Pair programming is being re-evaluated. With AI-assisted coding tools like
The Shift
Before Copilot, pair programming served two primary functions:
- Real-time code review — catching bugs and design issues as they're written
- Knowledge transfer — spreading codebase familiarity across team members
Copilot has partially absorbed function #1 — it catches typos, suggests correct API usage, and fills boilerplate. But it cannot replace function #2, which remains the most valuable aspect of pairing for us.
Current Practice (911 Team)
The 911 team pairs 2-3 times per week, typically for:
- Complex debugging sessions — when a bug spans multiple services or involves subtle race conditions
- Architecture discussions — designing new features at a whiteboard, then immediately implementing the skeleton together
- Onboarding — new team members pair with seniors for their first 2 weeks, working on real tasks rather than synthetic exercises
They use Tuple for remote pairing, which provides low-latency screen sharing with native drawing tools.
Open Questions
- Does "Copilot + solo developer" produce comparable output to "pair without Copilot"?

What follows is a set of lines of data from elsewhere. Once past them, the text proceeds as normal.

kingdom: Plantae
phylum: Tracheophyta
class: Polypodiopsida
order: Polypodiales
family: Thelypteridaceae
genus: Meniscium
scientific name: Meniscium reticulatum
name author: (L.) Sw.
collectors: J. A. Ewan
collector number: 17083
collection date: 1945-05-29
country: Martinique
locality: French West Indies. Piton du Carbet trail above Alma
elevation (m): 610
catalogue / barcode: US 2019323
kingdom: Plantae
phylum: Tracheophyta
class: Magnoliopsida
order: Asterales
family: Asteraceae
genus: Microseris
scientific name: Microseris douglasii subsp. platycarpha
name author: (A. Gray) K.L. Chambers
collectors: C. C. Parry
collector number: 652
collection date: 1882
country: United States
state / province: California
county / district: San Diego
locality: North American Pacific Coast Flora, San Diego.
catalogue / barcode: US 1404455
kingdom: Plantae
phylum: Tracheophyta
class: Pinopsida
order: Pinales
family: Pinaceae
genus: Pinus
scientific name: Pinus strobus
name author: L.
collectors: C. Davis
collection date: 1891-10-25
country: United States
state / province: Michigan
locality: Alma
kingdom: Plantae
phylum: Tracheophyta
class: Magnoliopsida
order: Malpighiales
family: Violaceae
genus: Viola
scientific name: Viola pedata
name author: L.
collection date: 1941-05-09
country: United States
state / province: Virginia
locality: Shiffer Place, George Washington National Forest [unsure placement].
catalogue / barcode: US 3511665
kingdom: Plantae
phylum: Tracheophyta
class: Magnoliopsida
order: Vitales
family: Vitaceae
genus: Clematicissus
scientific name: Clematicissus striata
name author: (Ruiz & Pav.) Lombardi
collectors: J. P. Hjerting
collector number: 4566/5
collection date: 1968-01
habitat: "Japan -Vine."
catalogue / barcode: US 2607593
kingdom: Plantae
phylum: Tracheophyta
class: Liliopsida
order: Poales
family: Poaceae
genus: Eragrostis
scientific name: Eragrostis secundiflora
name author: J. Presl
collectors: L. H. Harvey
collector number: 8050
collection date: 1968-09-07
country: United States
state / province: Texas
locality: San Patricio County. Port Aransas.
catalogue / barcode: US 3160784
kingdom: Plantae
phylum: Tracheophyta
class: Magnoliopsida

- Should pairing sessions focus exclusively on design and review, leaving implementation to solo+AI workflows?
- Is the social/mentoring benefit of pairing worth the 2x developer cost in an AI-augmented environment?
The 911 team is running a structured comparison through Q3 2025: alternating sprints with and without mandatory pairing, measuring defect rates, velocity, and developer satisfaction.